══ Extrait de page ══

Un réquisitoire politico-social

Film : Capharnaüm (2018)

Réalisateur : Nadine Labaki

Acteurs : Zain Al Rafeea (), Yordanos Shiferaw (), Boluwatife Treasure Bankole (), Nadine Labaki (Nadine), Kawthar Al Haddad (), Fadi Kamel Youssef (), Nour el Husseini (), Cedra Izam ()

Durée : 2h 0m


Le nouveau film de Nadine Labaki, en salles, plonge le spectateur dans le véritable capharnaüm contemporain de Beyrouth et de ses alentours aux conditions de vie extrêmement précaires. Récompensé à Cannes en 2018 par le Prix du Jury, Capharnaüm se fait l’écho des petites voix presque inaudibles. Celles des enfants tout d’abord, sans âge, confrontés beaucoup trop tôt à la rudesse du monde adulte ou encore considérés comme une simple main-d’œuvre ; puis, plus généralement, celle des immigrés, dont seul un bout de papier pourrait prouver l’existence, perçus comme «des moins que rien, des parasites».

 

Nadine Labaki réalise ainsi une fiction. Cependant, tous les faits mis en scène ont été réellement vécus. C’est par là que le film semble le plus touchant. Le récit devait être authentique, dépourvu de superficialité : « Le terme “jouer” m’a toujours posé problème, et précisément dans le cas de Capharnaüm où le propos requiert une sincérité absolue. » Ainsi, le casting ne se fit pas parmi des acteurs mais au sein même des bidonvilles. Selon la réalisatrice, Capharnaüm se présente comme un plaidoyer au sein duquel les protagonistes « connaissent les conditions dont il est question ». 

 

C’est à travers les yeux d’un petit garçon que l’on découvre l’horreur et la rudesse des conditions de vie dans les bidonvilles de Beyrouth. Zain Al Rafeea, âgé de 12 ans, entame un long et pénible périple après avoir quitté sa famille, incapable d’élever leurs enfants et de leur témoigner le moindre signe d’affection. Ce garçon perce l’écran par son attitude et sa personnalité. Le choix de placer la caméra à la hauteur de ses yeux, tout à fait justifié, permet de renforcer la compassion éprouvée par le spectateur. Ce dernier, à travers les différentes péripéties, est confronté à des images qui le portent à s’émouvoir, créant un pathos de plus en plus imposant. Ce phénomène est également renforcé par le caractère documentaire de Capharnaüm. Les événements sont relatés à travers une mise en scène particulièrement dynamique. L’énergie est captée non seulement par les personnages mais aussi par les plans eux-mêmes, lesquels présentent une ville en mouvement perpétuel, animée d’un brouhaha continu associé à une bande-son de « chœurs dissonants », et dont les couleurs bariolées surchargent l’écran. Ces éléments contribuent cependant à provoquer une certaine lassitude et à créer certaines longueurs dans le récit.

═══
══ Données fournies ══

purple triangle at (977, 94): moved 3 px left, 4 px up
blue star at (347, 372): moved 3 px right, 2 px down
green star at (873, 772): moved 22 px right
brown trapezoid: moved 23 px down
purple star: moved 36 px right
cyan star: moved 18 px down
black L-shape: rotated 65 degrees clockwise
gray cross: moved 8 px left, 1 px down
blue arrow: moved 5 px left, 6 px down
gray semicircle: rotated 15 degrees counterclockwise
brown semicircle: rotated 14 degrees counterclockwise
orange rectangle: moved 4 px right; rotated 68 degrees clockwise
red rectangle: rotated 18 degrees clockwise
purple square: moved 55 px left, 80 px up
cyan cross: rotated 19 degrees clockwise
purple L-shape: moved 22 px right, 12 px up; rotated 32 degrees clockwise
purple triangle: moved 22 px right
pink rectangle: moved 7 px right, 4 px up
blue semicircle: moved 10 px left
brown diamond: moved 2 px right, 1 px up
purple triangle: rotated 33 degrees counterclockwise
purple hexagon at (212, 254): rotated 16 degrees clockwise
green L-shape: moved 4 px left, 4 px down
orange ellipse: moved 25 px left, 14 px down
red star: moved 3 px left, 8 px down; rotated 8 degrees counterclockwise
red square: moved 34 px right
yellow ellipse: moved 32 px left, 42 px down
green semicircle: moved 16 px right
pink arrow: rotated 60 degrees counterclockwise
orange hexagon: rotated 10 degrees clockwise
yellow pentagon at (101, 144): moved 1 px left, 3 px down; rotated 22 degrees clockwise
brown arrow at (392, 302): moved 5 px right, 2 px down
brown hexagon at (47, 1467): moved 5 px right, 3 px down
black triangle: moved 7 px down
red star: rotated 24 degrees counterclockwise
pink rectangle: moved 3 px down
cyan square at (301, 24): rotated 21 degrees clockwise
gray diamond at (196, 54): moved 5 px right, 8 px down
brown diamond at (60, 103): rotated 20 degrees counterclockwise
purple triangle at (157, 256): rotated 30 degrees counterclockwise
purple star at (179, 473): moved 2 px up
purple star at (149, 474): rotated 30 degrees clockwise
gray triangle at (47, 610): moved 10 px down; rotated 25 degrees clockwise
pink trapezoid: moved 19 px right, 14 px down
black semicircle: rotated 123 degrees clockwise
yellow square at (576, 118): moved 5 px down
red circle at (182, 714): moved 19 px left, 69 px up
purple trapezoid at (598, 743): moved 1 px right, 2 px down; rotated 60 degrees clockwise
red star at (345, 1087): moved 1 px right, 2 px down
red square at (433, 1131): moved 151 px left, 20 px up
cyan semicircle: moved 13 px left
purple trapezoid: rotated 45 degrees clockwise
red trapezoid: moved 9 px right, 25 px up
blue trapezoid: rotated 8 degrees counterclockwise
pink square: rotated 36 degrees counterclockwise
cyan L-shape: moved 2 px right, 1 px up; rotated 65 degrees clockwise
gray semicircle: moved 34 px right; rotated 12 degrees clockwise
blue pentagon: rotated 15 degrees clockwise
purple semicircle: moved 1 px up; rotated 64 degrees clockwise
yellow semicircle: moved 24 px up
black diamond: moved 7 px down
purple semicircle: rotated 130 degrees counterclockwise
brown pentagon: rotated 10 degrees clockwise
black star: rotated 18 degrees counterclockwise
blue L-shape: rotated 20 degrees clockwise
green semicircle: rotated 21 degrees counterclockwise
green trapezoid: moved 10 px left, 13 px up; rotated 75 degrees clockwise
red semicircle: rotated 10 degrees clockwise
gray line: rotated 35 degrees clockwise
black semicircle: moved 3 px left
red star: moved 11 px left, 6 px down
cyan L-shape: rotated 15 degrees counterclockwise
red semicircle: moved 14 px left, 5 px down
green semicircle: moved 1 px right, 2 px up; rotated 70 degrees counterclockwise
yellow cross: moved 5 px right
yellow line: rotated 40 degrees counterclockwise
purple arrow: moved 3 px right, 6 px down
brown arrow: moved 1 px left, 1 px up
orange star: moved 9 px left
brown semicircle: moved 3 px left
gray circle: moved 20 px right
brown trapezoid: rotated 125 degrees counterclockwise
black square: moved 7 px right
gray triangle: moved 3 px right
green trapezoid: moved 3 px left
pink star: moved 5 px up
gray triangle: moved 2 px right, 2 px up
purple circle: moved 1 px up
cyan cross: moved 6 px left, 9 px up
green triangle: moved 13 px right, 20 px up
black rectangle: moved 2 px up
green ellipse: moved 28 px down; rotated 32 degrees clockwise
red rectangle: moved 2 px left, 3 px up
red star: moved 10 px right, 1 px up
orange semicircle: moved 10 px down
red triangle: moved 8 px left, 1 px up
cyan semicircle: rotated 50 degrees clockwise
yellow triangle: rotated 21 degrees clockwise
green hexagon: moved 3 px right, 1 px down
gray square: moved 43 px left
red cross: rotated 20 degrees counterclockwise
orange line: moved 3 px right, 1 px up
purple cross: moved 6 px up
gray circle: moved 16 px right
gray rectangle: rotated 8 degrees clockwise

═══

Poursuivez la critique du film Capharnaüm à la suite de sa dernière phrase.

 

Dès le début, Capharnaüm présente ce qui sera la ligne rouge du récit : Zain, au tribunal face au juge, attaque ses parents en justice « pour [lui] avoir donné la vie ». Le film, au travers d’un flashback, est ainsi fondé sur une mise en abyme où chacun des protagonistes fait entendre sa voix. Le film, par l’authenticité même de Zain, les conditions de vie et les péripéties véritablement éprouvées par les personnages, échappe d’une certaine manière au politiquement correct des films militants : « une manière de leur offrir ce film comme champ d’expression, un espace où eux-mêmes ont exposé leurs souffrances ». Ce garçon devient alors le porte-parole des enfants privés de leur innocence. 

 

Le film traite de la responsabilité des parents envers leurs enfants. Pourquoi avoir des enfants si l’on ne peut subvenir à leurs besoins, si on les prive de leur jeunesse, si on les vend contre de la volaille ?  Cependant, personne ne peut juger et jauger l’amour que des parents portent à leurs enfants : « Comment me suis-je autorisée à haïr ou juger ces gens dont je ne sais rien du vécu, du quotidien ? » Bien que la réalisatrice se pose cette question, le film ne laisse pas de place à une véritable argumentation. Celle-ci semble submergée par un trop-plein d’émotions, de plus en plus intenses au cours du récit. 

 

La finalité du film de Nadine Labaki n’est pas de proposer un débat, d’exposer des points de vue divers en fonction des protagonistes. Il s’agit d’une mise en accusation de parents qui ne peuvent assurer un avenir à leurs enfants ainsi que d’un exposé de la situation des sans-papiers. Le spectateur assiste ainsi à une réalisation qui se situe entre le film et le documentaire, voire le réquisitoire. En montrant les faits à travers les yeux d’un jeune garçon, Nadine Labaki entend présenter les faits de manière objective, sans discours trop politique.  Ce propos peut cependant paraître paradoxal car la réalisatrice ne montre que sa propre vision des choses, alors que leur complexité et l’importance du sujet auraient rendu intéressante la confrontation des analyses.